(Dataset excerpt begins)

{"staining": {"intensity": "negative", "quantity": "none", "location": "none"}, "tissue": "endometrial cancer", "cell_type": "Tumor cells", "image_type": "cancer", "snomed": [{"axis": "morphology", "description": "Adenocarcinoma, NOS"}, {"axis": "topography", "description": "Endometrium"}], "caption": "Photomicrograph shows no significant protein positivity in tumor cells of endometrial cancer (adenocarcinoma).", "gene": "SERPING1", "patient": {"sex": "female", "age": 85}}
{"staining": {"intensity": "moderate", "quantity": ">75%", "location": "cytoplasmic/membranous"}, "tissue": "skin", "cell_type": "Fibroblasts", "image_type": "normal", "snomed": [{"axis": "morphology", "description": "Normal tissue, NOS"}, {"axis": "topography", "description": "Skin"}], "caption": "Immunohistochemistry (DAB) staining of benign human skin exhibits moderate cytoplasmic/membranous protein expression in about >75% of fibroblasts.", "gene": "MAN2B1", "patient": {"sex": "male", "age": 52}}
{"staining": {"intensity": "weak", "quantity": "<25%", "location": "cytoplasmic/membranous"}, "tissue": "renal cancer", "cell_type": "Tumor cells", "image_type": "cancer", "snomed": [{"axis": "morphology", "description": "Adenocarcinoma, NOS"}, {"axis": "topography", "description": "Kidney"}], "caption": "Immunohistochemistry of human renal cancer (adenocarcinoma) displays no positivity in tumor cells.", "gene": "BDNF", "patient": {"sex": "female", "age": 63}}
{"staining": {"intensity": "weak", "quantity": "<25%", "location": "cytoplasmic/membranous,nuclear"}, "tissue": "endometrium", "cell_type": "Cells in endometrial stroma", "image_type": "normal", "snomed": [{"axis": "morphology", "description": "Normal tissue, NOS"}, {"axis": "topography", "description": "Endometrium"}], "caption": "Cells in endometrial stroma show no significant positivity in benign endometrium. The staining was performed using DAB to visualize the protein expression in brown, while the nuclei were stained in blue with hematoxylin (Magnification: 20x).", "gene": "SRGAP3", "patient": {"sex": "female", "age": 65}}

(Dataset excerpt ends)

Lines in the data above may contain the word "normal"; count them and give only the number.

*Answer for the task:*
2